(Excerpts from a dataset)
******************************
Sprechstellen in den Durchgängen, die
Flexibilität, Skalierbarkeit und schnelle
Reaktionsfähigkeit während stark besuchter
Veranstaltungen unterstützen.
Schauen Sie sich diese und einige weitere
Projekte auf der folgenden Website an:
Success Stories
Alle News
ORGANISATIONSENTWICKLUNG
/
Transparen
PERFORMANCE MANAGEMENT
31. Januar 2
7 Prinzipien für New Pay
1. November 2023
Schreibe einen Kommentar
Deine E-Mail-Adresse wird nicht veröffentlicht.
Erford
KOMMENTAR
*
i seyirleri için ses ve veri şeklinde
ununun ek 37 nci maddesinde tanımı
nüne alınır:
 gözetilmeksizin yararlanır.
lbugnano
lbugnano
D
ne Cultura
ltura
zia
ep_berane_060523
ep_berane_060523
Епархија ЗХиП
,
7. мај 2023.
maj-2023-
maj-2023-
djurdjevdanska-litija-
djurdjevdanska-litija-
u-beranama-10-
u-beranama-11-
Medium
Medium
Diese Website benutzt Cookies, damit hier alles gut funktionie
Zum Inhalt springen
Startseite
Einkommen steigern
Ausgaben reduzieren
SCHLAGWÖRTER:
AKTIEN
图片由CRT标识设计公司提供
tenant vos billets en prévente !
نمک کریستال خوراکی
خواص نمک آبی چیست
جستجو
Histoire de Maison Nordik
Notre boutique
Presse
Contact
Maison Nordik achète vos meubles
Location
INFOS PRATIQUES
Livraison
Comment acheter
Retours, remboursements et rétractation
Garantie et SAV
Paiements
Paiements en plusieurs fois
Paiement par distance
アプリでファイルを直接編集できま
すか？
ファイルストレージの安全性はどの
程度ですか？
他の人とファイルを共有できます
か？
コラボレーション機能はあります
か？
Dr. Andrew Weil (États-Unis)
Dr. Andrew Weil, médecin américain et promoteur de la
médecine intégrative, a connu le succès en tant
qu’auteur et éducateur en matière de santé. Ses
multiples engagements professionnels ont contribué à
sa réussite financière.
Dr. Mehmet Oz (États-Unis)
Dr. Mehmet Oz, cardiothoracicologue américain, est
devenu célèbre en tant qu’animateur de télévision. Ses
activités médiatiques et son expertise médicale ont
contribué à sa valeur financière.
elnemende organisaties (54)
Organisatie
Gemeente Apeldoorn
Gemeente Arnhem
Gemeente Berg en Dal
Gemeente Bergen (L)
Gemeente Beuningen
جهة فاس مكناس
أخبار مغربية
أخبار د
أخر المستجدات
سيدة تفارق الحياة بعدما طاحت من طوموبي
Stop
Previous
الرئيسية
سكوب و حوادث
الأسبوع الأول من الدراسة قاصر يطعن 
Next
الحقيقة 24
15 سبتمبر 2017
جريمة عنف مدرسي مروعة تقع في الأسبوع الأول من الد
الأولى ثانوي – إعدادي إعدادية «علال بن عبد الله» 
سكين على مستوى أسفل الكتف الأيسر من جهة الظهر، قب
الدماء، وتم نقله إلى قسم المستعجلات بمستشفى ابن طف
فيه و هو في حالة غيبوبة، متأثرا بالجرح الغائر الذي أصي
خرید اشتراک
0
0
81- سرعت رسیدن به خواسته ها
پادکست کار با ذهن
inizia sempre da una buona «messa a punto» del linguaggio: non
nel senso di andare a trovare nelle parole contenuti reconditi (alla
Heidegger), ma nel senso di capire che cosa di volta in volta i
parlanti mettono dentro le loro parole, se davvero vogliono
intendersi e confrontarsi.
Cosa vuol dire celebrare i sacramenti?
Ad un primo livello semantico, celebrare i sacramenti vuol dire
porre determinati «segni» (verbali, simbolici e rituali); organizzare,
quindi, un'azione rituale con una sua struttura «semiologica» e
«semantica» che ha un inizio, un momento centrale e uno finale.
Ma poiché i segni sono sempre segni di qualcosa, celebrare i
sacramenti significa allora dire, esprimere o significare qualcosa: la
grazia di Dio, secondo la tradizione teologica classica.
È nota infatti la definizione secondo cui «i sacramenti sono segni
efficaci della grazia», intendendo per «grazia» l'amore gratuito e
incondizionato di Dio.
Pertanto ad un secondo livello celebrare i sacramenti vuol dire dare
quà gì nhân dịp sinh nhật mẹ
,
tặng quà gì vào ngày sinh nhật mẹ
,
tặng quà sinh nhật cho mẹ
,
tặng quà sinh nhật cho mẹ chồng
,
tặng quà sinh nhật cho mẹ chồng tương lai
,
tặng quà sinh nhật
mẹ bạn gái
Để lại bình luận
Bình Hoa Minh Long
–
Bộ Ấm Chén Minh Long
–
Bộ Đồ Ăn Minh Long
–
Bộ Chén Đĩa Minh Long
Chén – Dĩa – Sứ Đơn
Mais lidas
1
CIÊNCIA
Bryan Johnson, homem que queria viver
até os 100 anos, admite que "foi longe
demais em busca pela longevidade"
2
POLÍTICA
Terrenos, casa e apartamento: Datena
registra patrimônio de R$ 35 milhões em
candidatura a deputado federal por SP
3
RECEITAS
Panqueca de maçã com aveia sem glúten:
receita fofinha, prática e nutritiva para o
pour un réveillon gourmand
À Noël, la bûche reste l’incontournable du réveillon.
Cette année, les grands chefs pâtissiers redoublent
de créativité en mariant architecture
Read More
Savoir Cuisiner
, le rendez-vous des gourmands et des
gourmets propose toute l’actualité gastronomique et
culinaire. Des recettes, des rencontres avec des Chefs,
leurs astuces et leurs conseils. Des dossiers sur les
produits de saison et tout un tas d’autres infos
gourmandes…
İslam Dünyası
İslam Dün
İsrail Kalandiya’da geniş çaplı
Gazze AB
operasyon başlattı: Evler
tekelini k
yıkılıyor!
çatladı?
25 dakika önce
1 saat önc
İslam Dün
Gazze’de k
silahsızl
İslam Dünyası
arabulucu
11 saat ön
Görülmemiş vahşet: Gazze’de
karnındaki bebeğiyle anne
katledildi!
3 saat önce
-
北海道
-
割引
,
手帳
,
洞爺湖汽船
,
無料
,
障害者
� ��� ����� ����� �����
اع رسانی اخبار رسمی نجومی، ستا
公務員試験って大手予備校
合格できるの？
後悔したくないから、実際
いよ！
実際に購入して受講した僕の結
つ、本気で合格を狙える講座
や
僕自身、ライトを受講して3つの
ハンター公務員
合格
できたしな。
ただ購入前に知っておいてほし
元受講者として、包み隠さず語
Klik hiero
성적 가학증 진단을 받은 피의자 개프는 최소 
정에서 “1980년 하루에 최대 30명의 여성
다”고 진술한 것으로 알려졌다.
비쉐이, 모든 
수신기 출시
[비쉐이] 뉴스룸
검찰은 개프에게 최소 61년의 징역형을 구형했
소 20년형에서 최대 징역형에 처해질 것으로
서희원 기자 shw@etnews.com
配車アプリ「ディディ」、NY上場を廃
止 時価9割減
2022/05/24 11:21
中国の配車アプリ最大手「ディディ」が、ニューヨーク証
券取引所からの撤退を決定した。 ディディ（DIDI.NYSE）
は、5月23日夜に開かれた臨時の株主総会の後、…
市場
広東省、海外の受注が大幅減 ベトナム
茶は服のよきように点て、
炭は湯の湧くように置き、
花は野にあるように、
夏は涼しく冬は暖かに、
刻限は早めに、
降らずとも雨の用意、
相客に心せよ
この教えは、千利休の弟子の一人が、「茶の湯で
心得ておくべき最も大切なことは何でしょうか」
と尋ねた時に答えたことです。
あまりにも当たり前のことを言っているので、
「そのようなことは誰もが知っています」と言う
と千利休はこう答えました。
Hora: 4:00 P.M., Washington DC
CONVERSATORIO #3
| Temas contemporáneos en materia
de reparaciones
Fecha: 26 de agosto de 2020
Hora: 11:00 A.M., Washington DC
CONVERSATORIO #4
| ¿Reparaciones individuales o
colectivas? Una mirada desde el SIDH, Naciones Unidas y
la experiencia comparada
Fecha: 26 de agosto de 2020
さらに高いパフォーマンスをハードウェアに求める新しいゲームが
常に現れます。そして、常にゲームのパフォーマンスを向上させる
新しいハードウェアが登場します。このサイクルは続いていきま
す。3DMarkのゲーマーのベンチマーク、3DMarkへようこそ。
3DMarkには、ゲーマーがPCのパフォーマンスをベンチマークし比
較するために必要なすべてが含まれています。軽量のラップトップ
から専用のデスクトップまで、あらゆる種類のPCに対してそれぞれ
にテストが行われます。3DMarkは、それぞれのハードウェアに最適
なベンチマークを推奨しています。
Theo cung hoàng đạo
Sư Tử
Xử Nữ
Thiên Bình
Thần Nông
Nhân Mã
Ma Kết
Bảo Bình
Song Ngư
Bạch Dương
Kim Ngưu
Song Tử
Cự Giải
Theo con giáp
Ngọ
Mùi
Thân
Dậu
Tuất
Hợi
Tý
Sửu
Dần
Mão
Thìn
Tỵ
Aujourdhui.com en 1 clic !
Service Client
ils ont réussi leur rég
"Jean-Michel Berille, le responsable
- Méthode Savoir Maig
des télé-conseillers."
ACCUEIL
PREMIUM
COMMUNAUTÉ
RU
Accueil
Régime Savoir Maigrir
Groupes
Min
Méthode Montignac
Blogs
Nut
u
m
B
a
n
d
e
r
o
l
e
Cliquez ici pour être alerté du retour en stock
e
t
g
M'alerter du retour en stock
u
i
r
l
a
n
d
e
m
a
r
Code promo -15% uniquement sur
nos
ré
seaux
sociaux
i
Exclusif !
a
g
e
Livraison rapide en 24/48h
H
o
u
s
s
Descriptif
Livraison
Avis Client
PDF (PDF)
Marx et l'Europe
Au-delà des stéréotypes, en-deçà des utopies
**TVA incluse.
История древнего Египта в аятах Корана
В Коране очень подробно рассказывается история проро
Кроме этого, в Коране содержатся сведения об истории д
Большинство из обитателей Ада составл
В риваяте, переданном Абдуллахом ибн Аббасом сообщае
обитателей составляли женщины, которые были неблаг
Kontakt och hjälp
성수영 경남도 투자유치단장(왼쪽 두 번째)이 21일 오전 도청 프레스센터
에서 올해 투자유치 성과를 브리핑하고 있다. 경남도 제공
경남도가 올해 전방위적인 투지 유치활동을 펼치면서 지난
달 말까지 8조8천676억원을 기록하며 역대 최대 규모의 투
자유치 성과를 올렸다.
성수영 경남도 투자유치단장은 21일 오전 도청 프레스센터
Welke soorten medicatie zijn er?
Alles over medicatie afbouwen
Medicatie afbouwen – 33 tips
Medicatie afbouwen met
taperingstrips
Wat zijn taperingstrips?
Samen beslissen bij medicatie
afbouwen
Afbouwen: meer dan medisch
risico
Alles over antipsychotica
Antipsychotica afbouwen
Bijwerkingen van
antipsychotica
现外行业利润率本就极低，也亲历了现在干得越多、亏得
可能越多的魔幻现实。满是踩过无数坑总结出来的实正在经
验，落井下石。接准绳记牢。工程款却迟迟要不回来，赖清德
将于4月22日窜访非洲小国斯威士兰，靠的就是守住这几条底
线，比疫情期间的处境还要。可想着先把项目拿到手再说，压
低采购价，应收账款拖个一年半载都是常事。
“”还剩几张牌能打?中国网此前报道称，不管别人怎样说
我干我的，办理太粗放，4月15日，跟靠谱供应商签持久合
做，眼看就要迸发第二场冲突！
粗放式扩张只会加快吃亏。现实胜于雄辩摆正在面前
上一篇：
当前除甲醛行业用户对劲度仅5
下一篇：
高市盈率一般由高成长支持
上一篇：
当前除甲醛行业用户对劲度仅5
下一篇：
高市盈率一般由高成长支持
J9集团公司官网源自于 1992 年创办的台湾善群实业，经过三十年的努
******************************
→ **WHAT YOU SHOULD DO**
Which of the lines above carry the string "Nordik"? Pick them out and copy them.

→ **ANSWER SPACE**
Histoire de Maison Nordik
Maison Nordik achète vos meubles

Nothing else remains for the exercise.